━━━ RECORDS TO PROCESS

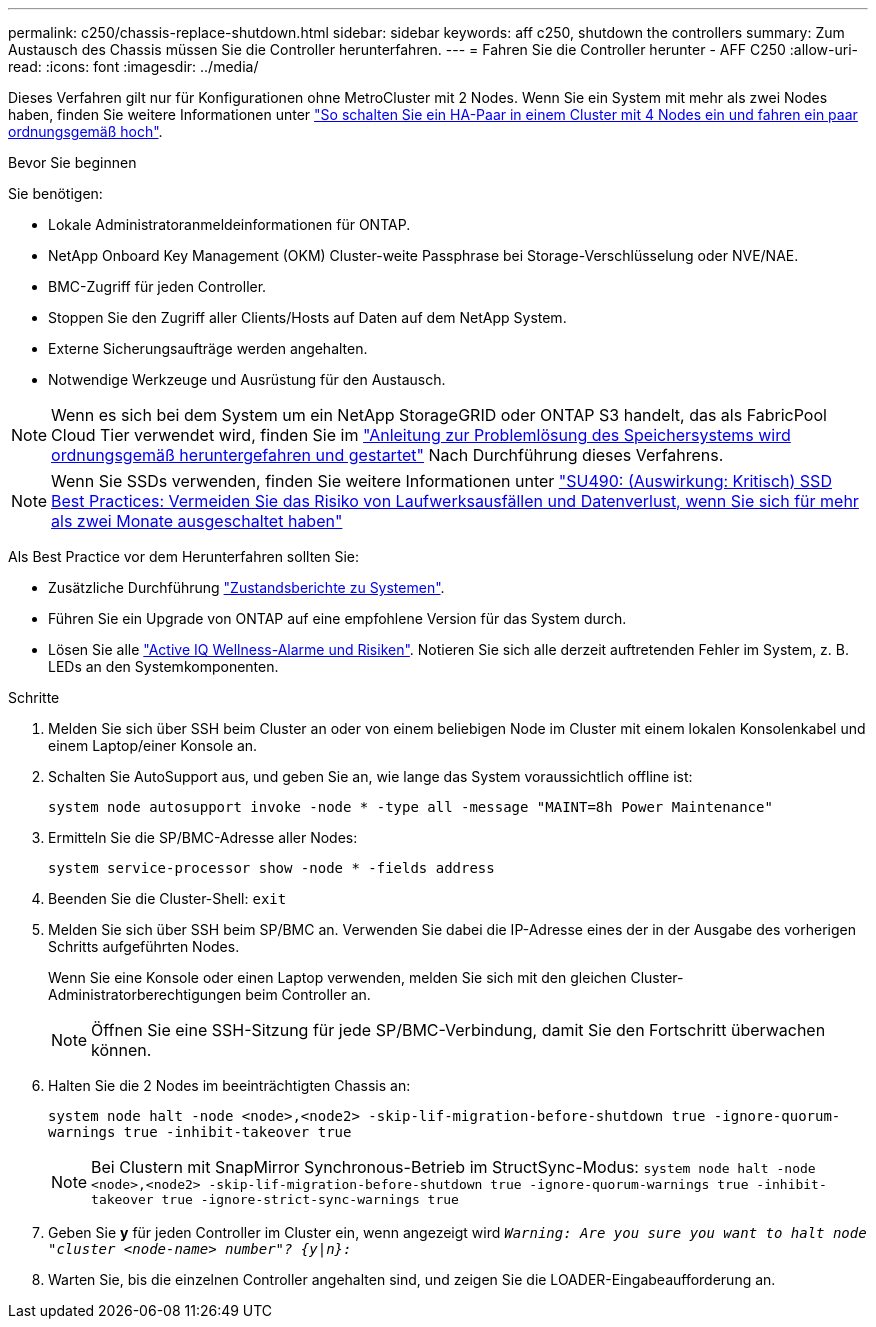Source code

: ---
permalink: c250/chassis-replace-shutdown.html 
sidebar: sidebar 
keywords: aff c250, shutdown the controllers 
summary: Zum Austausch des Chassis müssen Sie die Controller herunterfahren. 
---
= Fahren Sie die Controller herunter - AFF C250
:allow-uri-read: 
:icons: font
:imagesdir: ../media/


[role="lead"]
Dieses Verfahren gilt nur für Konfigurationen ohne MetroCluster mit 2 Nodes. Wenn Sie ein System mit mehr als zwei Nodes haben, finden Sie weitere Informationen unter https://kb.netapp.com/Advice_and_Troubleshooting/Data_Storage_Software/ONTAP_OS/How_to_perform_a_graceful_shutdown_and_power_up_of_one_HA_pair_in_a_4__node_cluster["So schalten Sie ein HA-Paar in einem Cluster mit 4 Nodes ein und fahren ein paar ordnungsgemäß hoch"^].

.Bevor Sie beginnen
Sie benötigen:

* Lokale Administratoranmeldeinformationen für ONTAP.
* NetApp Onboard Key Management (OKM) Cluster-weite Passphrase bei Storage-Verschlüsselung oder NVE/NAE.
* BMC-Zugriff für jeden Controller.
* Stoppen Sie den Zugriff aller Clients/Hosts auf Daten auf dem NetApp System.
* Externe Sicherungsaufträge werden angehalten.
* Notwendige Werkzeuge und Ausrüstung für den Austausch.



NOTE: Wenn es sich bei dem System um ein NetApp StorageGRID oder ONTAP S3 handelt, das als FabricPool Cloud Tier verwendet wird, finden Sie im https://kb.netapp.com/onprem/ontap/hardware/What_is_the_procedure_for_graceful_shutdown_and_power_up_of_a_storage_system_during_scheduled_power_outage#["Anleitung zur Problemlösung des Speichersystems wird ordnungsgemäß heruntergefahren und gestartet"] Nach Durchführung dieses Verfahrens.


NOTE: Wenn Sie SSDs verwenden, finden Sie weitere Informationen unter https://kb.netapp.com/Support_Bulletins/Customer_Bulletins/SU490["SU490: (Auswirkung: Kritisch) SSD Best Practices: Vermeiden Sie das Risiko von Laufwerksausfällen und Datenverlust, wenn Sie sich für mehr als zwei Monate ausgeschaltet haben"]

Als Best Practice vor dem Herunterfahren sollten Sie:

* Zusätzliche Durchführung https://kb.netapp.com/onprem/ontap/os/How_to_perform_a_cluster_health_check_with_a_script_in_ONTAP["Zustandsberichte zu Systemen"].
* Führen Sie ein Upgrade von ONTAP auf eine empfohlene Version für das System durch.
* Lösen Sie alle https://activeiq.netapp.com/["Active IQ Wellness-Alarme und Risiken"]. Notieren Sie sich alle derzeit auftretenden Fehler im System, z. B. LEDs an den Systemkomponenten.


.Schritte
. Melden Sie sich über SSH beim Cluster an oder von einem beliebigen Node im Cluster mit einem lokalen Konsolenkabel und einem Laptop/einer Konsole an.
. Schalten Sie AutoSupport aus, und geben Sie an, wie lange das System voraussichtlich offline ist:
+
`system node autosupport invoke -node * -type all -message "MAINT=8h Power Maintenance"`

. Ermitteln Sie die SP/BMC-Adresse aller Nodes:
+
`system service-processor show -node * -fields address`

. Beenden Sie die Cluster-Shell: `exit`
. Melden Sie sich über SSH beim SP/BMC an. Verwenden Sie dabei die IP-Adresse eines der in der Ausgabe des vorherigen Schritts aufgeführten Nodes.
+
Wenn Sie eine Konsole oder einen Laptop verwenden, melden Sie sich mit den gleichen Cluster-Administratorberechtigungen beim Controller an.

+

NOTE: Öffnen Sie eine SSH-Sitzung für jede SP/BMC-Verbindung, damit Sie den Fortschritt überwachen können.

. Halten Sie die 2 Nodes im beeinträchtigten Chassis an:
+
`system node halt -node <node>,<node2> -skip-lif-migration-before-shutdown true -ignore-quorum-warnings true -inhibit-takeover true`

+

NOTE: Bei Clustern mit SnapMirror Synchronous-Betrieb im StructSync-Modus: `system node halt -node <node>,<node2>  -skip-lif-migration-before-shutdown true -ignore-quorum-warnings true -inhibit-takeover true -ignore-strict-sync-warnings true`

. Geben Sie *y* für jeden Controller im Cluster ein, wenn angezeigt wird `_Warning: Are you sure you want to halt node "cluster <node-name> number"?
{y|n}:_`
. Warten Sie, bis die einzelnen Controller angehalten sind, und zeigen Sie die LOADER-Eingabeaufforderung an.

━━━━━━

TASK OBJECTIVE
Output only the lines from the start of the data through the line that holds "für den Austausch.". Keep them exact and leave the pictures out.

FINAL ANSWER
Source code

: ---
permalink: c250/chassis-replace-shutdown.html 
sidebar: sidebar 
keywords: aff c250, shutdown the controllers 
summary: Zum Austausch des Chassis müssen Sie die Controller herunterfahren. 
---
= Fahren Sie die Controller herunter - AFF C250
:allow-uri-read: 
:icons: font
:imagesdir: ../media/


[role="lead"]
Dieses Verfahren gilt nur für Konfigurationen ohne MetroCluster mit 2 Nodes. Wenn Sie ein System mit mehr als zwei Nodes haben, finden Sie weitere Informationen unter https://kb.netapp.com/Advice_and_Troubleshooting/Data_Storage_Software/ONTAP_OS/How_to_perform_a_graceful_shutdown_and_power_up_of_one_HA_pair_in_a_4__node_cluster["So schalten Sie ein HA-Paar in einem Cluster mit 4 Nodes ein und fahren ein paar ordnungsgemäß hoch"^].

.Bevor Sie beginnen
Sie benötigen:

* Lokale Administratoranmeldeinformationen für ONTAP.
* NetApp Onboard Key Management (OKM) Cluster-weite Passphrase bei Storage-Verschlüsselung oder NVE/NAE.
* BMC-Zugriff für jeden Controller.
* Stoppen Sie den Zugriff aller Clients/Hosts auf Daten auf dem NetApp System.
* Externe Sicherungsaufträge werden angehalten.
* Notwendige Werkzeuge und Ausrüstung für den Austausch.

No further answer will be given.